***** Materials provided

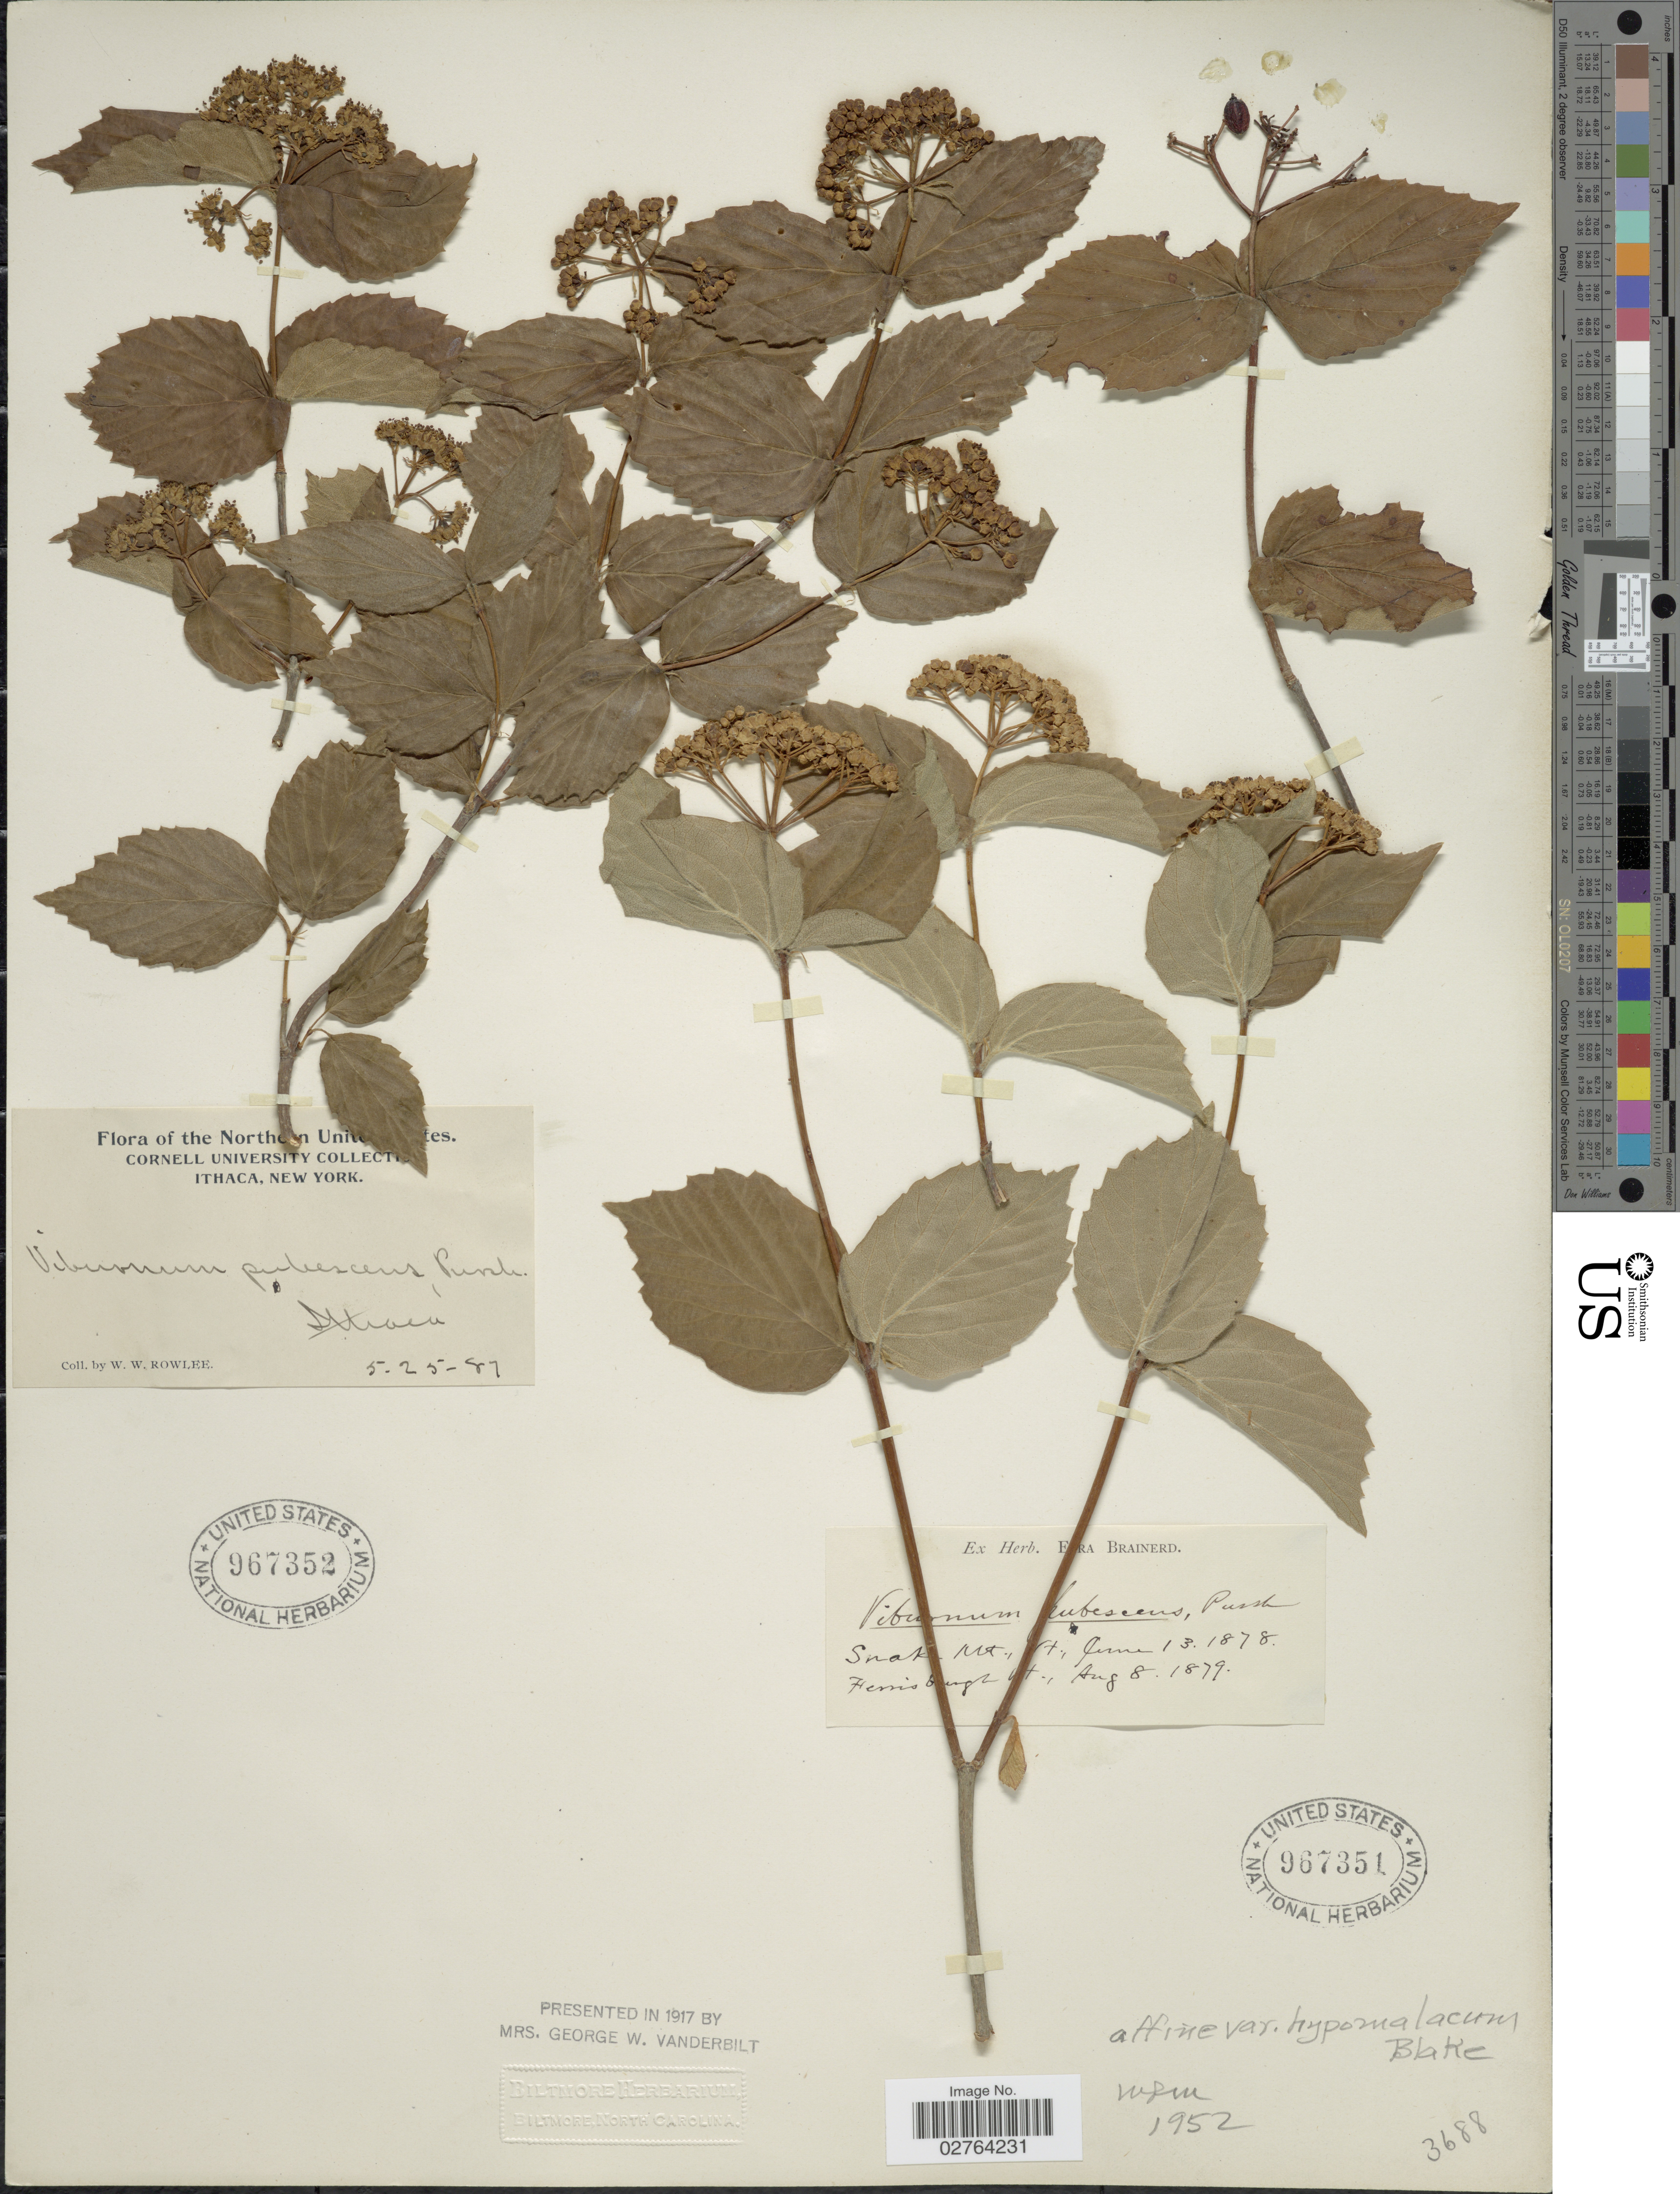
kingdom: Plantae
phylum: Tracheophyta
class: Magnoliopsida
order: Dipsacales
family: Viburnaceae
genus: Viburnum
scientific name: Viburnum rafinesqueanum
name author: Schult.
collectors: ex herb. Ezra Brainerd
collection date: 1878-06-13/1879-08-08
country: United States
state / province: Vermont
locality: Snake Mt., Ferrisburgh Vt.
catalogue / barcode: US 967351-2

**********

Please rewrite the lines above with "locality" renamed to "site", changing nothing else and omitting the pictures.

kingdom: Plantae
phylum: Tracheophyta
class: Magnoliopsida
order: Dipsacales
family: Viburnaceae
genus: Viburnum
scientific name: Viburnum rafinesqueanum
name author: Schult.
collectors: ex herb. Ezra Brainerd
collection date: 1878-06-13/1879-08-08
country: United States
state / province: Vermont
site: Snake Mt., Ferrisburgh Vt.
catalogue / barcode: US 967351-2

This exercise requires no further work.